DMT is best understood as “a tool that can be used to understand consciousness,” says Timmermann.
“It’s hard to find other tools out there that can alter consciousness so dramatically and so reliably,” says Carhart-Harris.
The dosage the researchers have settled on is 20mg – a quantity that is significantly more potent than it would be if smoked (the usual route of administration) due to its intravenous administration.
“I would characterise it as a moderate-high dose of DMT,” says Timmermann.
Participants will lie in the fMRI with an EEG cap on and their eyes closed. The whole experiment takes 20-30 minutes (the duration of a DMT trip), with researchers interjecting regularly to ask them to rate the intensity of the experience.

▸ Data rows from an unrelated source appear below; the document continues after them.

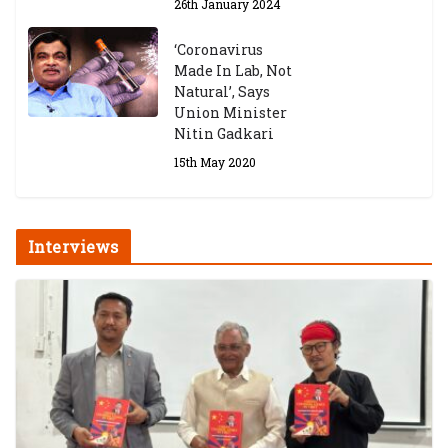
26th January 2024
‘Coronavirus
Made In Lab, Not
Natural’, Says
Union Minister
Nitin Gadkari
15th May 2020
Interviews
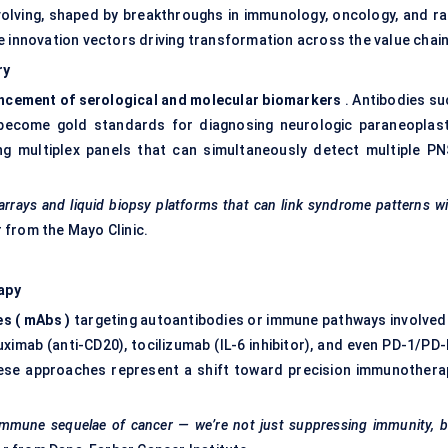
volving, shaped by breakthroughs in immunology, oncology, and ra
e innovation vectors driving transformation across the value chain
ry
ncement of serological and molecular biomarkers
. Antibodies su
e become gold standards for diagnosing neurologic paraneoplast
g multiplex panels that can simultaneously detect multiple PN
 arrays and liquid biopsy platforms that can link syndrome patterns w
r from the Mayo Clinic.
apy
es
(
mAbs
)
targeting autoantibodies or immune pathways involved 
ximab (anti-CD20), tocilizumab (IL-6 inhibitor), and even PD-1/PD-
ese approaches represent a shift toward precision immunothera
oimmune sequelae of cancer — we’re not just suppressing immunity, 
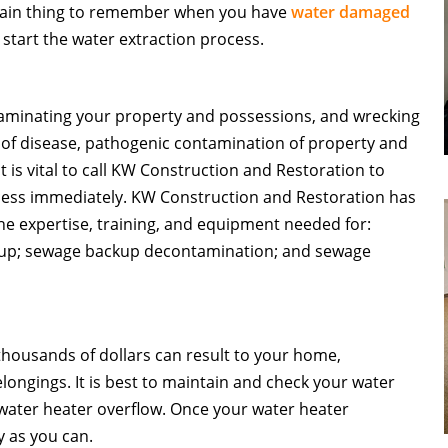
 main thing to remember when you have
water damaged
 start the water extraction process.
minating your property and possessions, and wrecking
 of disease, pathogenic contamination of property and
it is vital to call KW Construction and Restoration to
ess immediately.
KW Construction and Restoration has
e expertise, training, and equipment needed for:
up; sewage backup decontamination; and sewage
housands of dollars can result to your home,
elongings. It is best to maintain and check your water
f water heater overflow. Once your water heater
y as you can.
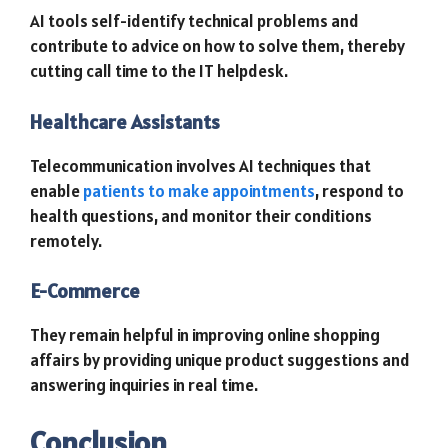
AI tools self-identify technical problems and
contribute to advice on how to solve them, thereby
cutting call time to the IT helpdesk.
Healthcare Assistants
Telecommunication involves AI techniques that
enable
patients to make appointments
, respond to
health questions, and monitor their conditions
remotely.
E-Commerce
They remain helpful in improving online shopping
affairs by providing unique product suggestions and
answering inquiries in real time.
Conclusion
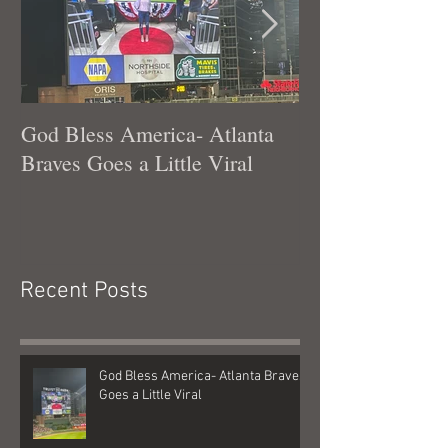
God Bless America- Atlanta
Tennessee Was
Braves Goes a Little Viral
Recent Posts
God Bless America- Atlanta Braves
Goes a Little Viral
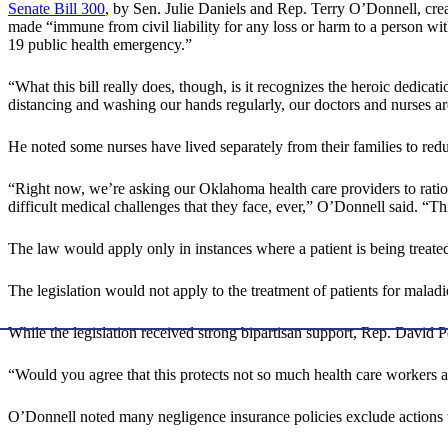
Senate Bill 300
, by Sen. Julie Daniels and Rep. Terry O’Donnell, cre
made “immune from civil liability for any loss or harm to a person w
19 public health emergency.”
“What this bill really does, though, is it recognizes the heroic dedic
distancing and washing our hands regularly, our doctors and nurses ar
He noted some nurses have lived separately from their families to reduc
“Right now, we’re asking our Oklahoma health care providers to ration t
difficult medical challenges that they face, ever,” O’Donnell said. “T
The law would apply only in instances where a patient is being treate
The legislation would not apply to the treatment of patients for malad
While the legislation received strong bipartisan support, Rep. David P
“Would you agree that this protects not so much health care workers a
O’Donnell noted many negligence insurance policies exclude actions ta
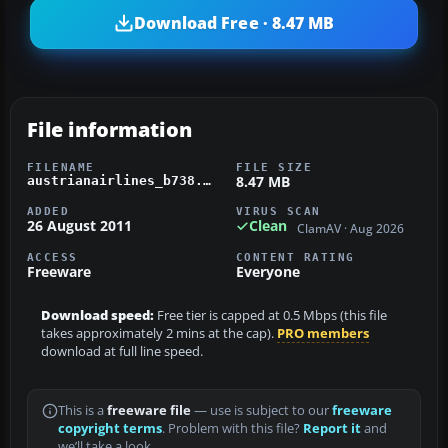
Download Free · 8.47 MB
File information
FILENAME
FILE SIZE
8.47 MB
austrianairlines_b738.zip
ADDED
VIRUS SCAN
26 August 2011
Clean
ClamAV · Aug 2026
ACCESS
CONTENT RATING
Freeware
Everyone
Download speed:
Free tier is capped at 0.5 Mbps (this file
takes approximately 2 mins at the cap).
PRO members
download at full line speed.
This is a
freeware file
— use is subject to our
freeware
copyright terms
. Problem with this file?
Report it
and
we’ll take a look.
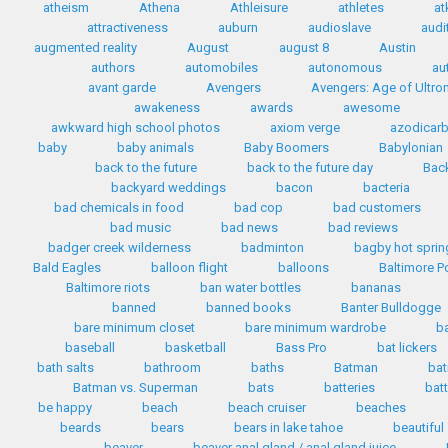
atheism
Athena
Athleisure
athletes
at
attractiveness
auburn
audioslave
audi
augmented reality
August
august 8
Austin
authors
automobiles
autonomous
au
avant garde
Avengers
Avengers: Age of Ultro
awakeness
awards
awesome
awkward high school photos
axiom verge
azodicar
baby
baby animals
Baby Boomers
Babylonian
back to the future
back to the future day
Back
backyard weddings
bacon
bacteria
bad chemicals in food
bad cop
bad customers
bad music
bad news
bad reviews
badger creek wilderness
badminton
bagby hot sprin
Bald Eagles
balloon flight
balloons
Baltimore P
Baltimore riots
ban water bottles
bananas
banned
banned books
Banter Bulldogge
bare minimum closet
bare minimum wardrobe
b
baseball
basketball
Bass Pro
bat lickers
bath salts
bathroom
baths
Batman
bat
Batman vs. Superman
bats
batteries
bat
be happy
beach
beach cruiser
beaches
beards
bears
bears in lake tahoe
beautiful
beaver
beaver anal gland / anal gland juice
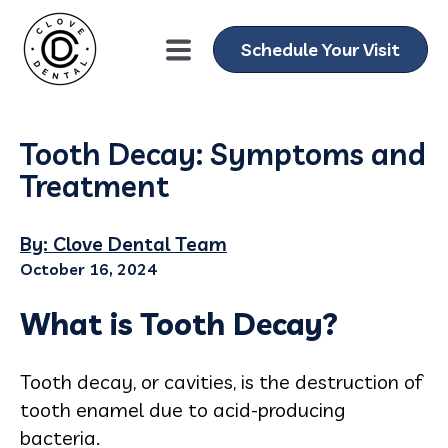
Schedule Your Visit
Tooth Decay: Symptoms and
Treatment
By: Clove Dental Team
October 16, 2024
What is Tooth Decay?
Tooth decay, or cavities, is the destruction of
tooth enamel due to acid-producing
bacteria.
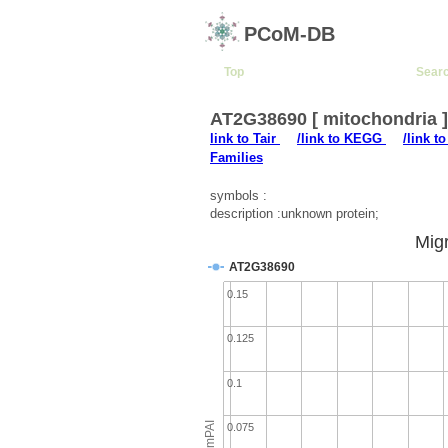
PCoM-DB
Top
Sear
AT2G38690 [ mitochondria 
link to Tair
/link to KEGG
/link t
Families
symbols :
description :unknown protein;
Migr
AT2G38690
0.15
0.125
0.1
emPAI
0.075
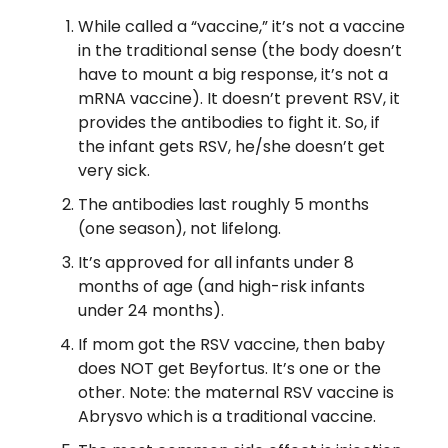
While called a “vaccine,” it’s not a vaccine
in the traditional sense (the body doesn’t
have to mount a big response, it’s not a
mRNA vaccine). It doesn’t prevent RSV, it
provides the antibodies to fight it. So, if
the infant gets RSV, he/she doesn’t get
very sick.
The antibodies last roughly 5 months
(one season), not lifelong.
It’s approved for all infants under 8
months of age (and high-risk infants
under 24 months).
If mom got the RSV vaccine, then baby
does NOT get Beyfortus. It’s one or the
other. Note: the maternal RSV vaccine is
Abrysvo which is a traditional vaccine.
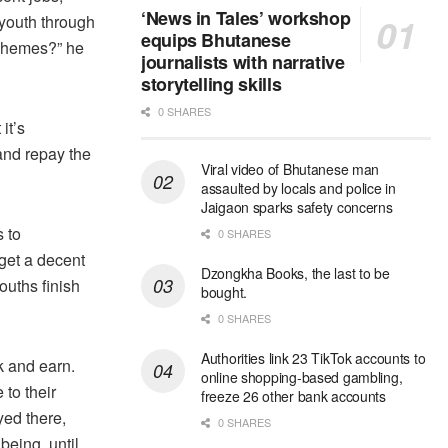
‘News in Tales’ workshop
 youth through
equips Bhutanese
schemes?” he
journalists with narrative
storytelling skills
0 SHARES
it’s
and repay the
Viral video of Bhutanese man
assaulted by locals and police in
Jaigaon sparks safety concerns
 to
0 SHARES
get a decent
Dzongkha Books, the last to be
ouths finish
bought.
0 SHARES
Authorities link 23 TikTok accounts to
k and earn.
online shopping-based gambling,
to their
freeze 26 other bank accounts
yed there,
0 SHARES
being, until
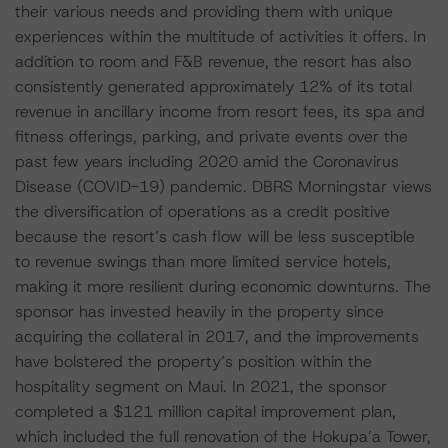
their various needs and providing them with unique
experiences within the multitude of activities it offers. In
addition to room and F&B revenue, the resort has also
consistently generated approximately 12% of its total
revenue in ancillary income from resort fees, its spa and
fitness offerings, parking, and private events over the
past few years including 2020 amid the Coronavirus
Disease (COVID-19) pandemic. DBRS Morningstar views
the diversification of operations as a credit positive
because the resort’s cash flow will be less susceptible
to revenue swings than more limited service hotels,
making it more resilient during economic downturns. The
sponsor has invested heavily in the property since
acquiring the collateral in 2017, and the improvements
have bolstered the property’s position within the
hospitality segment on Maui. In 2021, the sponsor
completed a $121 million capital improvement plan,
which included the full renovation of the Hokupa’a Tower,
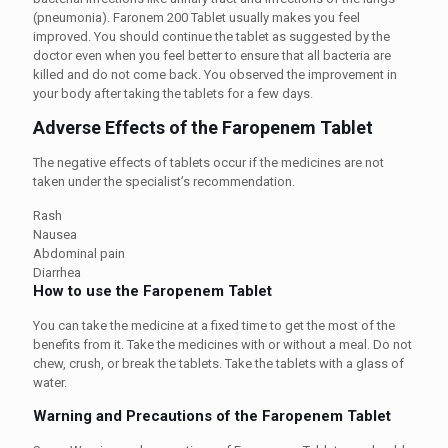
(pneumonia). Faronem 200 Tablet usually makes you feel
improved. You should continue the tablet as suggested by the
doctor even when you feel better to ensure that all bacteria are
killed and do not come back. You observed the improvement in
your body after taking the tablets for a few days.
Adverse Effects of the Faropenem Tablet
The negative effects of tablets occur if the medicines are not
taken under the specialist’s recommendation.
Rash
Nausea
Abdominal pain
Diarrhea
How to use the Faropenem Tablet
You can take the medicine at a fixed time to get the most of the
benefits from it. Take the medicines with or without a meal. Do not
chew, crush, or break the tablets. Take the tablets with a glass of
water.
Warning and Precautions of the Faropenem Tablet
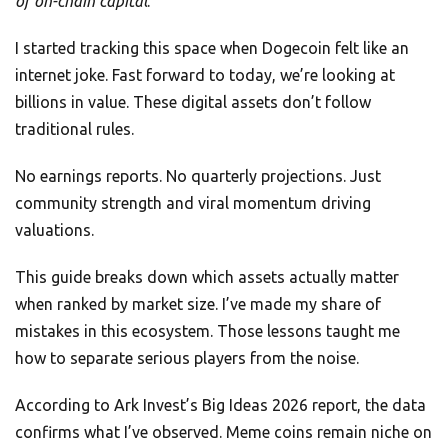
of on-chain capital
.
I started tracking this space when Dogecoin felt like an
internet joke. Fast forward to today, we’re looking at
billions in value. These digital assets don’t follow
traditional rules.
No earnings reports. No quarterly projections. Just
community strength and viral momentum driving
valuations.
This guide breaks down which assets actually matter
when ranked by market size. I’ve made my share of
mistakes in this ecosystem. Those lessons taught me
how to separate serious players from the noise.
According to Ark Invest’s Big Ideas 2026 report, the data
confirms what I’ve observed. Meme coins remain niche on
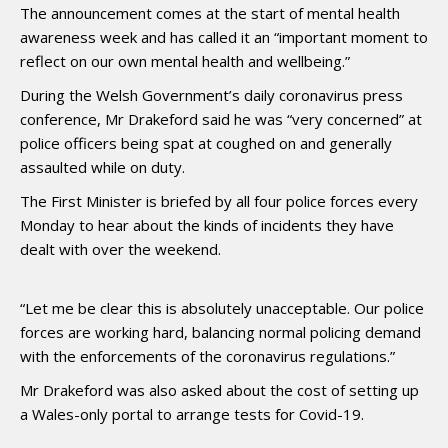
The announcement comes at the start of mental health
awareness week and has called it an “important moment to
reflect on our own mental health and wellbeing.”
During the Welsh Government’s daily coronavirus press
conference, Mr Drakeford said he was “very concerned” at
police officers being spat at coughed on and generally
assaulted while on duty.
The First Minister is briefed by all four police forces every
Monday to hear about the kinds of incidents they have
dealt with over the weekend.
“Let me be clear this is absolutely unacceptable. Our police
forces are working hard, balancing normal policing demand
with the enforcements of the coronavirus regulations.”
Mr Drakeford was also asked about the cost of setting up
a Wales-only portal to arrange tests for Covid-19.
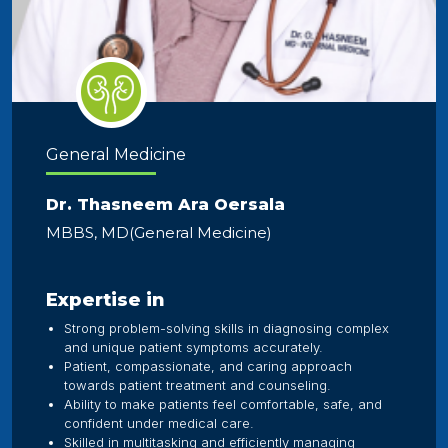
General Medicine
Dr. Thasneem Ara Oersala
MBBS, MD(General Medicine)
Expertise in
Strong problem-solving skills in diagnosing complex
and unique patient symptoms accurately.
Patient, compassionate, and caring approach
towards patient treatment and counseling.
Ability to make patients feel comfortable, safe, and
confident under medical care.
Skilled in multitasking and efficiently managing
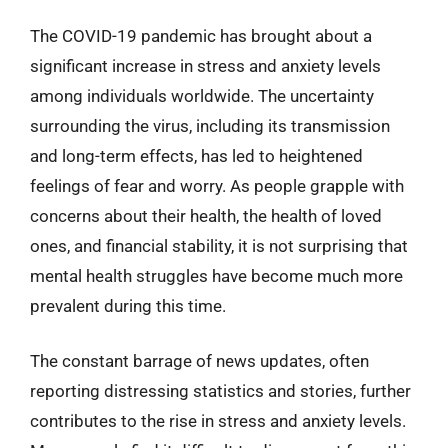
The COVID-19 pandemic has brought about a
significant increase in stress and anxiety levels
among individuals worldwide. The uncertainty
surrounding the virus, including its transmission
and long-term effects, has led to heightened
feelings of fear and worry. As people grapple with
concerns about their health, the health of loved
ones, and financial stability, it is not surprising that
mental health struggles have become much more
prevalent during this time.
The constant barrage of news updates, often
reporting distressing statistics and stories, further
contributes to the rise in stress and anxiety levels.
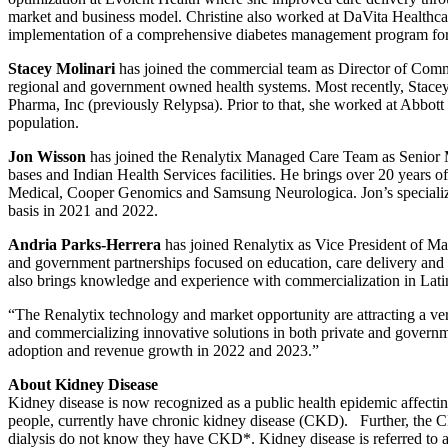
market and business model. Christine also worked at DaVita Healthcare
implementation of a comprehensive diabetes management program for
Stacey Molinari
has joined the commercial team as Director of Comme
regional and government owned health systems. Most recently, Stac
Pharma, Inc (previously Relypsa). Prior to that, she worked at Abbott 
population.
Jon Wisson
has joined the Renalytix Managed Care Team as Senior Ma
bases and Indian Health Services facilities. He brings over 20 years
Medical, Cooper Genomics and Samsung Neurologica. Jon’s specialized 
basis in 2021 and 2022.
Andria Parks-Herrera
has joined Renalytix as Vice President of Ma
and government partnerships focused on education, care delivery and
also brings knowledge and experience with commercialization in Latin 
“The Renalytix technology and market opportunity are attracting a ver
and commercializing innovative solutions in both private and governme
adoption and revenue growth in 2022 and 2023.”
About Kidney Disease
Kidney disease is now recognized as a public health epidemic affecti
people, currently have chronic kidney disease (CKD). Further, the C
dialysis do not know they have CKD*. Kidney disease is referred to as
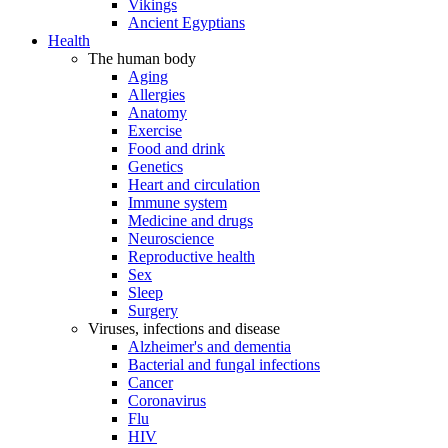
Vikings
Ancient Egyptians
Health
The human body
Aging
Allergies
Anatomy
Exercise
Food and drink
Genetics
Heart and circulation
Immune system
Medicine and drugs
Neuroscience
Reproductive health
Sex
Sleep
Surgery
Viruses, infections and disease
Alzheimer's and dementia
Bacterial and fungal infections
Cancer
Coronavirus
Flu
HIV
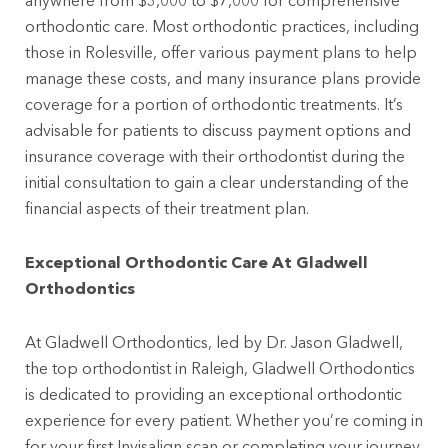
anywhere from $3,000 to $7,000 for comprehensive
orthodontic care. Most orthodontic practices, including
those in Rolesville, offer various payment plans to help
manage these costs, and many insurance plans provide
coverage for a portion of orthodontic treatments. It’s
advisable for patients to discuss payment options and
insurance coverage with their orthodontist during the
initial consultation to gain a clear understanding of the
financial aspects of their treatment plan.
Exceptional Orthodontic Care At Gladwell
Orthodontics
At Gladwell Orthodontics, led by Dr. Jason Gladwell,
the top orthodontist in Raleigh, Gladwell Orthodontics
is dedicated to providing an exceptional orthodontic
experience for every patient. Whether you’re coming in
for your first Invisalign scan or completing your journey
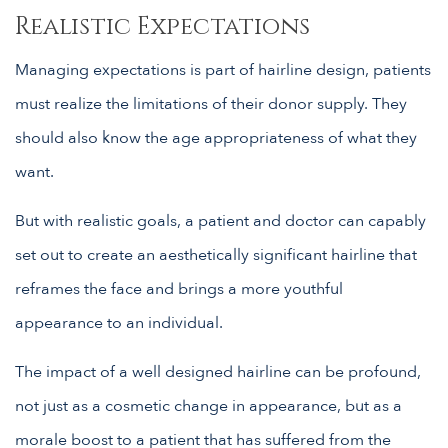
Realistic Expectations
Managing expectations is part of hairline design, patients
must realize the limitations of their donor supply. They
should also know the age appropriateness of what they
want.
But with realistic goals, a patient and doctor can capably
set out to create an aesthetically significant hairline that
reframes the face and brings a more youthful
appearance to an individual.
The impact of a well designed hairline can be profound,
not just as a cosmetic change in appearance, but as a
morale boost to a patient that has suffered from the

“We’re mostly looking at spontaneous brain activity, or ‘resting’ brain activity,” says Carhart-Harris. “Because resting, especially under DMT – you wouldn’t really call it rest.”
“People are not able to do a task or engage with the external world in that state,” agrees Timmermann.
Afterwards, the researchers will record the experience and how it unfolded over time from the participant in very fine detail – a kind of peer-reviewed trip report.
12 people have already gone through the pilot, which involved just an EEG scan. A further 20 will go through the full EEG and fMRI scan.
One question that they do not expect to answer is why DMT exists in nature. “The DMT question is more for DMT enthusiasts, perhaps,” says Carhart-Harris.
But the question of why humans possess a specific serotonin receptor that DMT binds to is a big one, he says.
“As far as we know it’s one particular serotonin receptor that’s key to how these drugs work in the brain. It’s a big curiosity and a question that is unanswered in science. What are these receptors for, and what do they do?”
The answer may provide clues to the ability of psychedelic drugs to facilitate behavioural change. Studies have shown that they can be useful in the treatment of addictive or compulsive behaviours.
Finding a clinical application for DMT is “not the primary outcome,” however, says Timmermann. “These are all completely healthy people. So it’s hard to draw a direct inference on mental health, because they’re all well."
But preliminary results from the pilot suggest that DMT improves mood. “There is a significant drop in the depression scores,” says Timmermann.
And ultimately the team at Imperial, like scientists from all over the world making discoveries in the so-called psychedelic renaissance, envision a future when psychedelics can be prescribed by doctors and made available in a therapeutic setting.
“In many ways that’s the ultimate aim,” says Carhart-Harris.
If Imperial’s research already has the drug prohibitionists hyperventilating, the model Carhart-Harris proposes for the NHS will send them into an altered state of consciousness. It is the administration of psilocybin and DMT (not, it should be stated, at the same time) in a series of therapeutic treatments, for those conditions where they are shown to be effective.
“People will realise that it’s quite expensive to develop this kind of treatment,” he says. “Because it’s a treatment model that requires some psychological preparation, quite a few hours of staff time to look after this patient, and ward space.
“And how is this possible in the shell of the National Health Service that we have?”
The advantage of DMT is its short acting time. Several short DMT treatments, which last under an hour, could be used to supplement psilocybin treatments, which would have effects that last for several hours.
Carhart-Harris and the rest of the team may be calling out the falsehoods people project onto the DMT experience. But they are not the only myths to ruin. He is just as comfortable providing the science that underpins the advocacy of psychedelic drugs in a therapeutic context.
“Done right, with all the appropriate caveats and safeguards, it could be a revolution in psychiatry,” he says. “It’s quite a reasonable thing to say.”